Sunday, March 17, 2013

Monday March 18 Housing and Economic stories


TOP STORIES:

Argentine bonds suffer as U.S. hearing fuels default fear - (www.reuters.com) Argentina's debt insurance costs and bond yields soared on Thursday after a U.S. appeals court hearing intensified fears that the country is heading for its second default in little over a decade. Argentina's lawyers faced tough questions during Wednesday's hearing, the latest in a long-running battle between the country and "holdout" investors who rejected two exchanges of defaulted bonds to seek full repayment in the courts. Judge Reena Raggi said the role of the 2nd U.S. Circuit Court of Appeals was to enforce contracts and "not to rewrite them." Such comments fuelled expectations for a ruling favouring the holdouts. "The consensus from all the analyses of yesterday's hearing is that the ruling will go against Argentina and exchange bond-holders and that is the main takeaway ... that this is headed for technical default," said Kevin Daly, a portfolio manager at Aberdeen Asset Management in London.

Colorado orders Abound Solar to clean up hazardous waste at four sites - (www.denverpost.com) Colorado health and environment officials have ordered Loveland-based Abound Solar, the bankrupt solar-panel maker, to clean up hazardous waste at four Front Range locations. The Abound facilities are storing thousands of "unsellable" solar panels and thousands of gallons of toxic liquids, according to Colorado Department of Public Health and Environment reports. "The Department views these 2,000 pallets of solar panels as a characteristic hazardous waste for cadmium," a report on a Denver warehouse said. In January, the health department issued a compliance advisory, which is "an informal enforcement action," said Joe Schieffelin, manager of the department's solid- and hazardous-waste program. It is the first step in requiring a cleanup.

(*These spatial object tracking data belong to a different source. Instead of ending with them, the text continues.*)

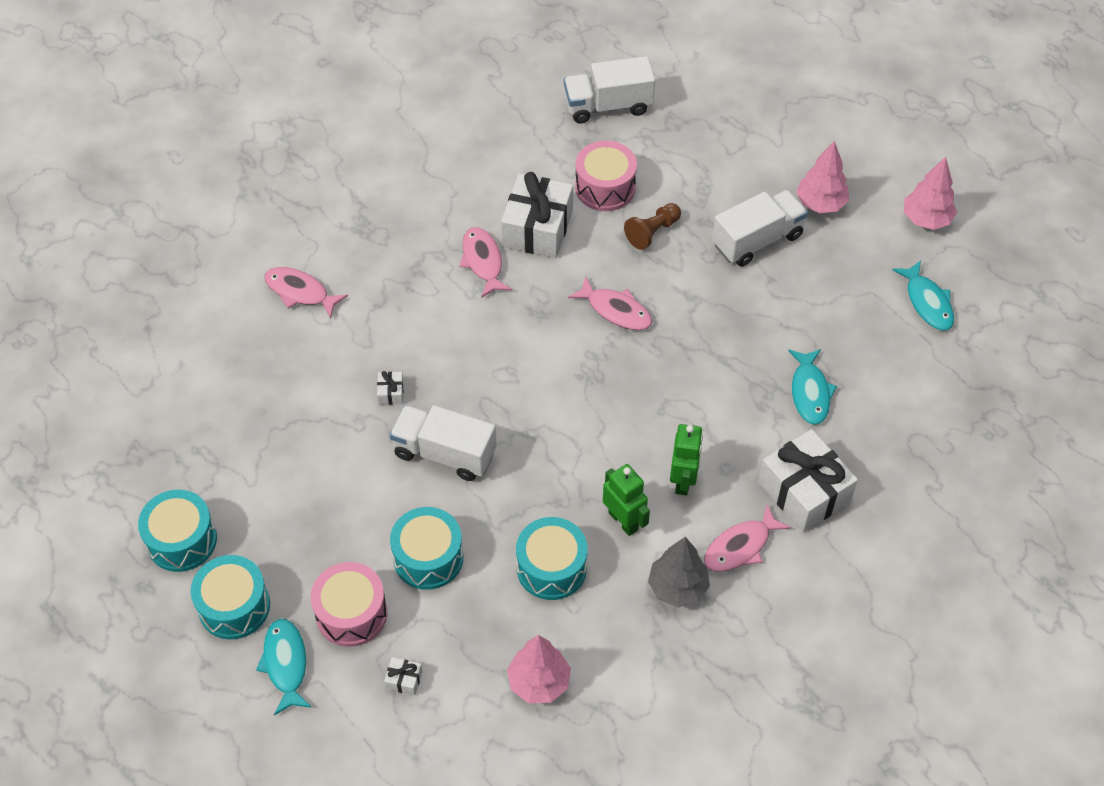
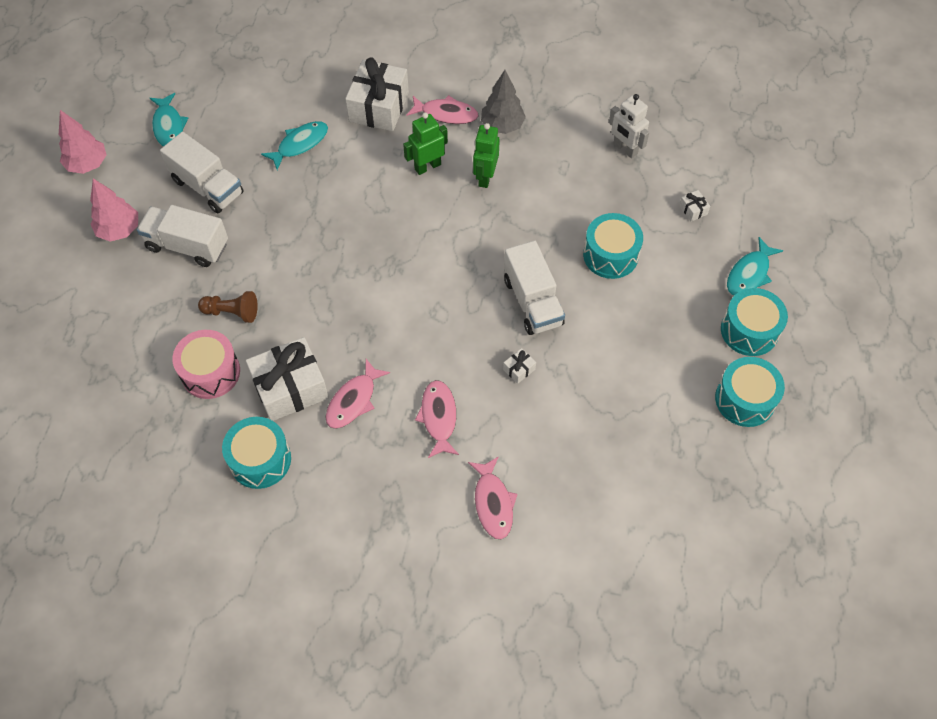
camera: 130 degrees left, 5 degrees up
pink drum [311,562,387,647] -> none
pink tree [507,635,571,703] -> white robot [609,94,649,159]
turquoise drum [516,517,588,600] -> turquoise drum moved to [222,417,291,489]
white truck [564,56,655,123] -> white truck moved to [160,132,243,213]
pink fish [568,276,652,330] -> pink fish moved to [415,380,459,458]
turquoise fish [892,260,954,331] -> turquoise fish turned 135 degrees clockwise [150,93,188,147]

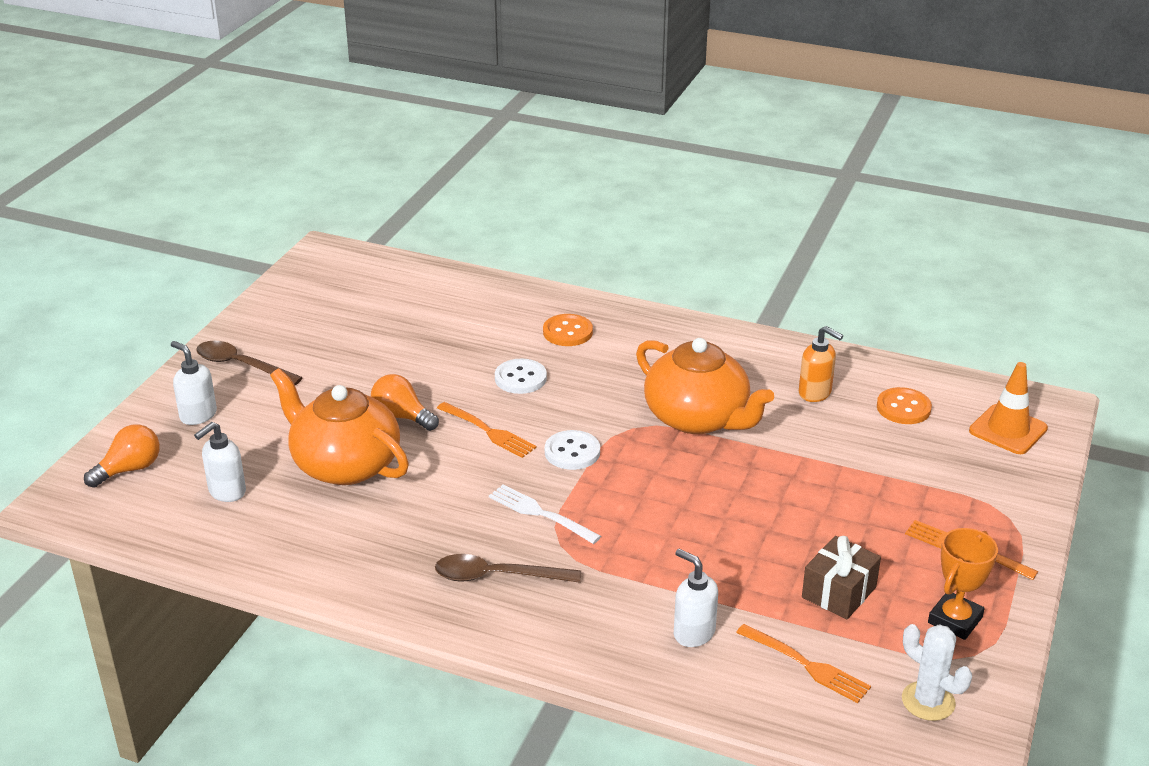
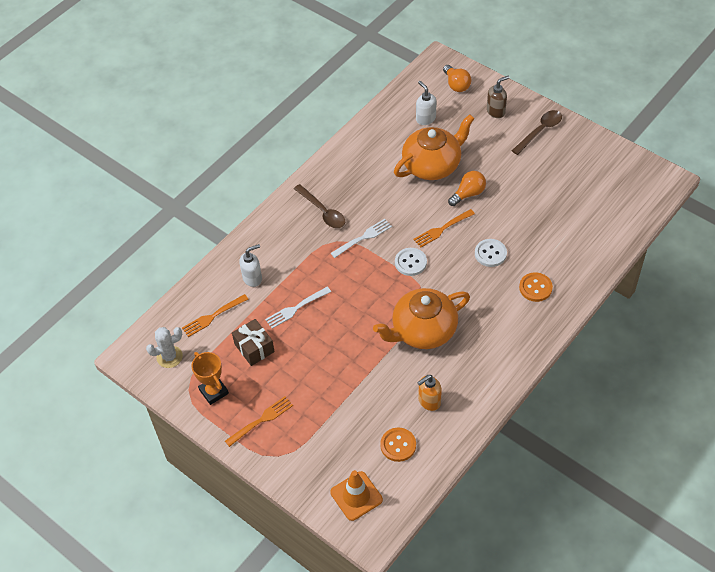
camera: 110 degrees right, 20 degrees up
white soap dispenser [171,341,217,425] -> brown soap dispenser [487,75,510,118]
brown spoon [435,554,581,583] -> brown spoon turned 120 degrees clockwise [294,184,345,228]
none -> white fork [265,287,331,329]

Bankia Posts Record 21.2 Billion Euros After-Tax Loss - (www.bloomberg.com) BFA-Bankia (BKIA), whose collapse last May helped push Spain into a European banking bailout, posted a record after-tax loss of 21.2 billion euros ($27.6 billion) as it cleansed soured assets from its balance sheet. The loss widened from 4.95 billion euros in 2011, Madrid- based Bankia said in a filing to regulators today. The firm booked 26.8 billion euros in provisioning charges in 2012 after its listed Bankia unit posted a net loss of 19 billion euros compared to a loss of 2.98 billion euros in 2011, it said. Spain sought as much as 100 billion euros in European bailout funds last year on concerns that mounting losses at Bankia, crafted from a merger of seven savings banks, would pile pressure on government finances. After the group took 18 billion euros of state aid, Chairman Jose Ignacio Goirigolzarri is targeting earnings of 1.2 billion euros in 2015 as he shifts soured real estate to Spain’s new bad bank, sheds about 6,000 staff and closes 39 percent of its branches.

European Recovery Path in Danger as Politics Menace Growth - (www.bloomberg.com) The euro region’s path to recovery is facing a new challenge from Italy’s political stalemate. Growth and job-creation in the 17-nation euro area were showing a mixed picture before the results of Italy’s vote sparked a new round of market turmoil on Feb. 26. While German and euro-region business confidence rose in February, services and manufacturing both contracted and the European Commission last week forecast the bloc’s first-ever back-to-back recession in 2013. The election highlights the risk that Europe’s recovery turns into a slog lasting years, especially if voters continue to stream toward anti-austerity populists such as Italy’s Beppe Grillo, said economists from ABN Amro Bank NV to Daiwa Capital Markets. With European Central Bank interest rates already at record lows, officials may have little choice other than to let Europe grind its way out of the slump.

Remember That $83 Billion Bank Subsidy? We Weren't Kidding - (www.bloomberg.com) Our calculation, in a Feb. 21 editorial, showing that the top 10 U.S. banks receive a taxpayer subsidy worth $83 billion a year has generated some, um, discussion. It's a big number, and the subsidy is a big issue for the banks. How did we get there? To recap, the largest banks can borrow money at a lower rate because creditors assume the government, on behalf of taxpayers, will rescue them in an emergency. In a 2012 study, two economists -- Kenichi Ueda of the International Monetary Fund and Beatrice Weder di Mauro of the University of Mainz --  estimated the value of that too-big-to-fail subsidy at about 0.8 percentage point. We multiplied that number by the top 10 U.S. banks' total liabilities to come up with $83 billion a year. Some said that we shouldn't have used total liabilities in the calculation. A lot of those liabilities are customer deposits, the argument went. Since these are explicitly guaranteed by the Federal Deposit Insurance Corp., why would the subsidy apply to them?